当日の朝、ひとり閑散とした駅のホームに降り立った。病院までは電車で230分とバスで15分ほど。そんなに離れた距離ではないが、厄介なのは、バスの本数が極端に少ないということだ。ターミナルに向かっている途中、どのバスに乗ればいいのか調べようとグーグルマップとにらめっこしているうちにバスを一本逃してしまった。マップ上では2番乗り場と表示されていたはずなのに、実際は1番乗り場に変わっていたのだ。調子にのって電車に乗る前に買ったスタバの紙袋を落としそうになった。案の定袋の中でカップの中身がこぼれている。こんな田舎でスタバの紙袋をもっていること自体恥ずかしくなってきた。しかも1時間以上待たなければ次のバスは来ない。なんて日だと思いつつ、タクシー乗り場に向かうと34組ほどの列ができている。しかしタクシーは一向に来る気配がない。やれやれ…


初めて降り立つ駅でも、都会のほうがまだ安心する。コンビニもカフェもなんでも、何かあったら入れる場所がたくさんある。しかし田舎の初上陸駅ほど心細いものはない。もう時間もなくなってしまうので、再びグーグルマップを取りだして、徒歩用のルートを検索し歩き出した。駅からおよそ30分、曇り空なのがせめてもの救いだ。

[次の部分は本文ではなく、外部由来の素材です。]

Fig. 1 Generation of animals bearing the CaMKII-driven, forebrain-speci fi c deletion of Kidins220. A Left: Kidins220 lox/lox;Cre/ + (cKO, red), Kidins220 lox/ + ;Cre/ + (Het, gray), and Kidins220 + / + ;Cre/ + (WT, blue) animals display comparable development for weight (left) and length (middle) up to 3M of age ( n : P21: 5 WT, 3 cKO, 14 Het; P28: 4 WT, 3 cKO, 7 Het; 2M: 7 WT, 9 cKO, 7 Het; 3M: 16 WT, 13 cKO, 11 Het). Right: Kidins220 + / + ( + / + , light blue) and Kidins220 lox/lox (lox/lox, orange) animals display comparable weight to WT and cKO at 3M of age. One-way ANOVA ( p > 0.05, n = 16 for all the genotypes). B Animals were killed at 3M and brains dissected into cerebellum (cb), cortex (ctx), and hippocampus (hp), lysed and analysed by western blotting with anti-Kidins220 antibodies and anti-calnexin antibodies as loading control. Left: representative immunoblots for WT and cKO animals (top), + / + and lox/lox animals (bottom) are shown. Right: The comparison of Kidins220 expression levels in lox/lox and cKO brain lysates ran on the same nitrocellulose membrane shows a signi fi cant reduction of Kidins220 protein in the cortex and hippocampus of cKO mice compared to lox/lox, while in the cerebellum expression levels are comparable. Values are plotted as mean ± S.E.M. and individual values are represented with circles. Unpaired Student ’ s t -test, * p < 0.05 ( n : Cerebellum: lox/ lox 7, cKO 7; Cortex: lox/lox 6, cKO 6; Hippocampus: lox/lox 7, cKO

歩いていると細い道の横に川が流れている。のちに分かったことだが、川に沿って歩くルートであったらしい。昨晩の雨のせいで青白く濁っている。なんで青いのかよくわからないけど、歩きながら川を見るなんて久しぶりだったのでなんだかいい気持ちだった。行く道行く道、出くわすのはどこかを見つめて静止する老いた男性や、どこかの制服を来て必死に自転車をこぐおばちゃん。田舎に来れば少子高齢化の実態が丸裸である。田舎にいながらも、映画や美術、演劇などの文化に触れながら生活していきたい、などと言っていた半年、1年前くらいの自分に言いきかせたい。

「文化とは人の集まるところにできるのだ!人というのはアイデアや意欲をもった人のことであって、ただお年寄りがたくさんいればいいというわけじゃない。そもそも必要とされないから田舎には文化が育たないんだ!」と。


東京にいてよかったのは、見たいもの聞きたいものがすぐそばにあったことだ。まさに「会いに行けるカルチャー」とでもいえる。距離が近いというのはやはり長所であり恵まれている。もはやネットフリックスやユーチューブで娯楽が事足りてしまう時代に、場所にこだわる必要はないのかもしれないが。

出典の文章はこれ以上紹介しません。